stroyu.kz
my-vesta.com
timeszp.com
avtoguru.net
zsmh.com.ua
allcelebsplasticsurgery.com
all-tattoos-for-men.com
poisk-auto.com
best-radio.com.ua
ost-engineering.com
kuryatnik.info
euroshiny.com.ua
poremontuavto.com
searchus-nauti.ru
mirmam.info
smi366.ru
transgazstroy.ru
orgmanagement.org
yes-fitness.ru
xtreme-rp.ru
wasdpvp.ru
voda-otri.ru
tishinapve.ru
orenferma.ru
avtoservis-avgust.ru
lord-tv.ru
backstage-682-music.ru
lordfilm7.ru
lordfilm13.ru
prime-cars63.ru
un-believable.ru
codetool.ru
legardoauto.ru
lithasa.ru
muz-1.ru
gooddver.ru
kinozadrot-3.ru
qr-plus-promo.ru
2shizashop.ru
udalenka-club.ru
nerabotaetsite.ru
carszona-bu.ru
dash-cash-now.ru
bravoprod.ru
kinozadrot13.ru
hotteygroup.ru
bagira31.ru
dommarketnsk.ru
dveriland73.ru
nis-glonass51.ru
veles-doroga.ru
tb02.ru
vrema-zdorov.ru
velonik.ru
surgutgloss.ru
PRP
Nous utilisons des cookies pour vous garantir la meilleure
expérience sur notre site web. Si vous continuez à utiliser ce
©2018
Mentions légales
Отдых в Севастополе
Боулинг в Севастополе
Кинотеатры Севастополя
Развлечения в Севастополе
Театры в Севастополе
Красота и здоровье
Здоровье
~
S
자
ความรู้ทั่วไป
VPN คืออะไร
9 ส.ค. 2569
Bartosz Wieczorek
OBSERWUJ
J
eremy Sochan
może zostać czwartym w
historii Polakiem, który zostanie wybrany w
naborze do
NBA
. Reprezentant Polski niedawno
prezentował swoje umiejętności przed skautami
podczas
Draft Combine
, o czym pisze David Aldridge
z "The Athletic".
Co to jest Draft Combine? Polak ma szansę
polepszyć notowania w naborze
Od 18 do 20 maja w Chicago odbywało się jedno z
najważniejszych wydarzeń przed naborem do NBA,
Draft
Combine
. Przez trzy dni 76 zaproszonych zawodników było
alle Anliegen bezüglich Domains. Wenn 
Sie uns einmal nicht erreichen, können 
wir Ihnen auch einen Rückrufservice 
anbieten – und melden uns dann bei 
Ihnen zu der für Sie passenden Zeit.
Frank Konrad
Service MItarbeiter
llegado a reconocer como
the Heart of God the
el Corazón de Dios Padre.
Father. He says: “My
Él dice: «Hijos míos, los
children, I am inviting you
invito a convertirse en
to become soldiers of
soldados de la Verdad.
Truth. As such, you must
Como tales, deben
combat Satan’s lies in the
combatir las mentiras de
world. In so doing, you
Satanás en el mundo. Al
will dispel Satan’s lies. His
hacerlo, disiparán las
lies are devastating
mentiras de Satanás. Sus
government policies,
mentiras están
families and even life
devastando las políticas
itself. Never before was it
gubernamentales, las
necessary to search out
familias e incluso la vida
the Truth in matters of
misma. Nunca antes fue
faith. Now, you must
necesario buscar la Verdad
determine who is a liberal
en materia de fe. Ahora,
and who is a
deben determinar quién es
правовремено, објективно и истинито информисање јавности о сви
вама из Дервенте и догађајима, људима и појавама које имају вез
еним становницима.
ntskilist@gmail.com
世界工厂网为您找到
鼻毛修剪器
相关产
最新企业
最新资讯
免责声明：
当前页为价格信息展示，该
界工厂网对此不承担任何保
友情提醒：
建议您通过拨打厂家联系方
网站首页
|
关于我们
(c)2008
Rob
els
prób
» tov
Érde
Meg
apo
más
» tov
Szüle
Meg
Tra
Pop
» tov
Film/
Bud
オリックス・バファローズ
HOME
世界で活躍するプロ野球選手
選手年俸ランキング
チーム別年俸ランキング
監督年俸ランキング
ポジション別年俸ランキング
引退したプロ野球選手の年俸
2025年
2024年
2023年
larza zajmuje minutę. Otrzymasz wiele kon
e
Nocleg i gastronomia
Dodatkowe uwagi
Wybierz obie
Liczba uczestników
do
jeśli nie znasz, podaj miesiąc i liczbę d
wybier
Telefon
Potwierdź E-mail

-- -- --

» タスクの目的:
最初の行から「dash-cash-now.ru」を含む行までの各行を、一字も変えずに書き写してください。両端の行も含めます。

» 解答:
stroyu.kz
my-vesta.com
timeszp.com
avtoguru.net
zsmh.com.ua
allcelebsplasticsurgery.com
all-tattoos-for-men.com
poisk-auto.com
best-radio.com.ua
ost-engineering.com
kuryatnik.info
euroshiny.com.ua
poremontuavto.com
searchus-nauti.ru
mirmam.info
smi366.ru
transgazstroy.ru
orgmanagement.org
yes-fitness.ru
xtreme-rp.ru
wasdpvp.ru
voda-otri.ru
tishinapve.ru
orenferma.ru
avtoservis-avgust.ru
lord-tv.ru
backstage-682-music.ru
lordfilm7.ru
lordfilm13.ru
prime-cars63.ru
un-believable.ru
codetool.ru
legardoauto.ru
lithasa.ru
muz-1.ru
gooddver.ru
kinozadrot-3.ru
qr-plus-promo.ru
2shizashop.ru
udalenka-club.ru
nerabotaetsite.ru
carszona-bu.ru
dash-cash-now.ru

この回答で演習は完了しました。